» Document section:
⁂

If you are a long-term prisoner and you want to be released more quickly, you will need to satisfy the Parole Board that your risk has been reduced. If you are a “lifer”, then if you want to be released at all you will need to show that your risk has reduced. The usual means of showing the Parole Board that your risk has been reduced is by the completion of ‘accredited’ offending behaviour programmes (OBPs), run by the Prison Service on behalf of the Ministry of Justice (MoJ). One of the most familiar OBPs is the sex offender treatment programme (SOTP)
I first encountered the SOTP whilst a pupil barrister. I was instructed to attend at a high security prison for a parole hearing. My lay client, serving a life term, was told that he needed to do the SOTP, but that he could not do it because he denied the offence. It occurred to me that this seemed unfair. I argued from that position. The hearing was fractious. The panel did not welcome my submissions and my client was palpably angry and frustrated at his predicament. Some time after the hearing the client was told that he would not be released, which came as no surprise to any of us. He was not released until 8 years later: when his conviction was quashed by the Court of Appeal. He had been innocent all along.
This is a stark but real-life example of the injustices that the SOTP could inflict. The programme was regularly criticised on the narrow (but compelling) basis that it is unfair to keep those who are innocent in prison unless they would feign guilt and do the SOTP.
We have now learned that this was not the only shortcoming with the SOTP model. Things, it transpires, were very much worse than that. Earlier this year rumours started flying about that the MoJ was sitting on some unpublished research which painted a damning picture of the SOTP’s effectiveness. It was then learned that the programme was to be quietly dropped.
On 24 June 2017 the Mail on Sunday published a piece by David Rose, in which he alleged that the MoJ was hiding evidence that the SOTP increased reoffending rates. If true this would undermine repeated reassurances from the MoJ – trotted out at many a parole hearing – that the programme was effective. A 2003 report by Dr Caroline Friendship, Dr Ruth Mann and Dr Anthony Beech, commissioned by the Home Office, looked at the effectiveness of the programme before 1996 (before it was “accredited”). Their research suggested that the programme had a significant positive impact on reoffending rates.
On 30 June 2017, and presumably in response to the David Rose article, the MoJ published the evidence. It is an “impact evaluation” of the prison-based core SOTP. The background to the use of SOTP in prisons, and its accreditation, is explained in the report as follows:
“Core SOTP is a cognitive-behavioural psychological intervention designed by the HM Prison and Probation Service (HMPPS) for imprisoned men who have committed sexual offences. The Programme is intended to reduce sexual reoffending amongst participants by identifying and addressing known criminogenic needs. It was accredited for use in prisons in 1992 by the then HM Prison and Probation Service Prison and Probation Services Joint Accreditation Panel, which later became the Correctional Services Accreditation and Advice Panel (CSAAP).
The CSAAP help the MOJ and HMPPS to develop and implement high quality offending behaviour programmes and promote excellence in programmes designed to reduce reoffending. Programmes are assessed against a set of criteria derived from the “what works” evidence base. These include having a clear model of change, effective risk management, targeting offending behaviour, employing effective methods, ensuring relevance to individual learning styles, and maintaining the quality and integrity of delivery. Changes have been made to the targets, the content, and the methods used in Core SOTP since its introduction in response to emerging research. As a result, during the course of this study (and in the period thereafter) the Programme has changed. However, it remains a cognitive behavioural group based treatment approach. It was, and remains, available in approximately one-sixth of male prison establishments in England and Wales and is intended for individuals sentenced to 12 months or more, who had either a current or previous (sentence) sex offence, were willing to engage in treatment, and were not in denial of their offending”.

⁂

» Dataset extract:

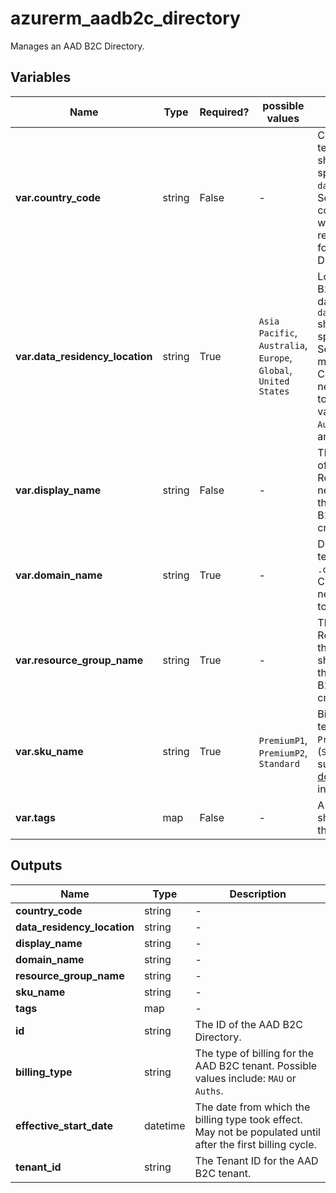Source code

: # azurerm_aadb2c_directory

Manages an AAD B2C Directory.

## Variables

| Name | Type | Required? |  possible values |  Description |
| ---- | ---- | --------- |  ----------- | ----------- |
| **var.country_code** | string | False | -  |  Country code of the B2C tenant. The `country_code` should be valid for the specified `data_residency_location`. See [official docs](https://aka.ms/B2CDataResidency) for valid country codes. Required when creating a new resource. Changing this forces a new AAD B2C Directory to be created. | 
| **var.data_residency_location** | string | True | `Asia Pacific`, `Australia`, `Europe`, `Global`, `United States`  |  Location in which the B2C tenant is hosted and data resides. The `data_residency_location` should be valid for the specified `country_code`. See [official docs](https://aka.ms/B2CDataResidenc) for more information. Changing this forces a new AAD B2C Directory to be created. Possible values are `Asia Pacific`, `Australia`, `Europe`, `Global` and `United States`. | 
| **var.display_name** | string | False | -  |  The initial display name of the B2C tenant. Required when creating a new resource. Changing this forces a new AAD B2C Directory to be created. | 
| **var.domain_name** | string | True | -  |  Domain name of the B2C tenant, including the `.onmicrosoft.com` suffix. Changing this forces a new AAD B2C Directory to be created. | 
| **var.resource_group_name** | string | True | -  |  The name of the Resource Group where the AAD B2C Directory should exist. Changing this forces a new AAD B2C Directory to be created. | 
| **var.sku_name** | string | True | `PremiumP1`, `PremiumP2`, `Standard`  |  Billing SKU for the B2C tenant. Must be one of: `PremiumP1` or `PremiumP2` (`Standard` is not supported). See [official docs](https://aka.ms/b2cBilling) for more information. | 
| **var.tags** | map | False | -  |  A mapping of tags which should be assigned to the AAD B2C Directory. | 



## Outputs

| Name | Type | Description |
| ---- | ---- | --------- | 
| **country_code** | string  | - | 
| **data_residency_location** | string  | - | 
| **display_name** | string  | - | 
| **domain_name** | string  | - | 
| **resource_group_name** | string  | - | 
| **sku_name** | string  | - | 
| **tags** | map  | - | 
| **id** | string  | The ID of the AAD B2C Directory. | 
| **billing_type** | string  | The type of billing for the AAD B2C tenant. Possible values include: `MAU` or `Auths`. | 
| **effective_start_date** | datetime  | The date from which the billing type took effect. May not be populated until after the first billing cycle. | 
| **tenant_id** | string  | The Tenant ID for the AAD B2C tenant. | 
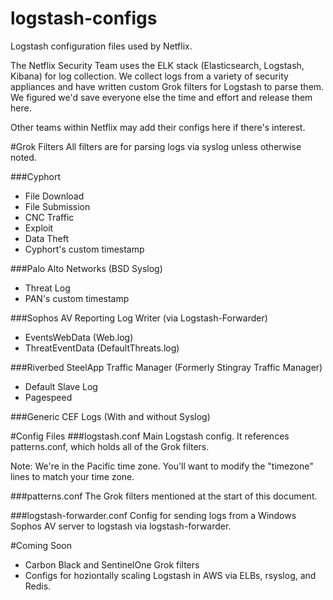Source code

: # logstash-configs
Logstash configuration files used by Netflix.

The Netflix Security Team uses the ELK stack (Elasticsearch, Logstash, Kibana) for log collection. We collect logs from a variety of security appliances and have written custom Grok filters for Logstash to parse them. We figured we'd save everyone else the time and effort and release them here.

Other teams within Netflix may add their configs here if there's interest.


#Grok Filters
All filters are for parsing logs via syslog unless otherwise noted.

###Cyphort
* File Download
* File Submission
* CNC Traffic
* Exploit
* Data Theft
* Cyphort's custom timestamp

###Palo Alto Networks (BSD Syslog)
* Threat Log
* PAN's custom timestamp

###Sophos AV Reporting Log Writer (via Logstash-Forwarder)
* EventsWebData (Web.log)
* ThreatEventData (DefaultThreats.log)

###Riverbed SteelApp Traffic Manager (Formerly Stingray Traffic Manager)
* Default Slave Log
* Pagespeed

###Generic CEF Logs (With and without Syslog)


#Config Files
###logstash.conf
Main Logstash config. It references patterns.conf, which holds all of the Grok filters.

Note: We're in the Pacific time zone. You'll want to modify the "timezone" lines to match your time zone.

###patterns.conf
The Grok filters mentioned at the start of this document.

###logstash-forwarder.conf
Config for sending logs from a Windows Sophos AV server to logstash via logstash-forwarder.


#Coming Soon
* Carbon Black and SentinelOne Grok filters
* Configs for hoziontally scaling Logstash in AWS via ELBs, rsyslog, and Redis.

⁂

» Directions:
A) According to the piece on the sex offender treatment programme, in what year was Core SOTP accredited for use in prisons?
B) Summarize the piece on the sex offender treatment programme in two sentences.
C) Write the next part of the piece on the sex offender treatment programme, starting after its final paragraph.

» Answers to the exercises:
A) 1992

B) Long-term prisoners usually show the Parole Board that their risk has reduced by completing accredited offending behaviour programmes such as the sex offender treatment programme (SOTP), which was criticized as unfair because prisoners who denied their offence, including innocent ones, could not take it. After rumors of damning unpublished research and word that the programme would be quietly dropped, the Mail on Sunday alleged on 24 June 2017 that the MoJ was hiding evidence that the SOTP increased reoffending, and on 30 June 2017 the MoJ published an impact evaluation of the core programme.

C)
The evaluation used a large sample of offenders, with “treated” offenders matched to “untreated” offenders using a range of data sources. The results are devastating for proponents of the SOTP. In summary:
-More offenders “treated” with the SOTP committed at least one further offence within an 8-year follow-up period than those who had not been treated (10% versus 8%)
– More offenders “treated” with the SOTP committed at least one further child images offence within an 8-year follow-up period than those who had not been treated (4.4% versus 2.9%)
Also important is the report’s conclusion that the emphasis on groupwork generally may be problematic. Group treatment might “normalise” deviant behaviour, or even lead to the sharing of contacts or sources. This has been a gripe of lawyers (myself included) for many years. Some prisoners are reluctant to engage in groupwork. They do not want to talk about their offences in a group setting, or they do not want to listen to others talk about theirs. Some are frankly not keen on either. Such offenders have, for years, been told that if they won’t participate in group work then they can forget it. It was put up or shut up.
What recourse do such people have now? The answer is almost certainly none at all. In a litigation context the MoJ would say that it could not – before this research – have known that the programme wasn’t working They have started a new programme, Kaizen, to plug the gap that has been left.
But the MoJ were warned, repeatedly, that the SOTP was (or at least might be) defective. As reported in the Times on 1 July, Dr Robert Forde repeatedly challenged the mantra that the SOTP was working. In response he was on the receiving end of misconduct complaint: accusing him of being “insufficiently familiar” with the literature in this area. Thankfully, but perhaps unsurprisingly the complaints were not upheld. Similar warnings were raised by another psychologist, Dr Ruth Tully, who was excommunicated by the MoJ as a result.
The MoJ cannot in good faith say that it did not – or could not – see this coming. It was there to be seen if only they had been willing to look. Lawyers have been banging their heads against prison walls for years trying to challenge the assumption that the programme did what it said on the tin. They are not the victims in this of course; nor are the psychologists who spoke up. It is the public that has suffered from this failed experiment, and those offenders who remain stuck in a system that demands of them a reduction in risk whilst failing to offer any realistic or effective means of them doing so.
The new Kaizen programme accepts prisoners who are maintaining their innocence. This is a significant and positive change. I hope that the programme succeeds; that it keeps the public safe and allows offenders to be released more speedily. But Dr Forde argues that the new programme is based on the same discredited techniques as the old one. Based on historical events, his is a voice that must be listened to.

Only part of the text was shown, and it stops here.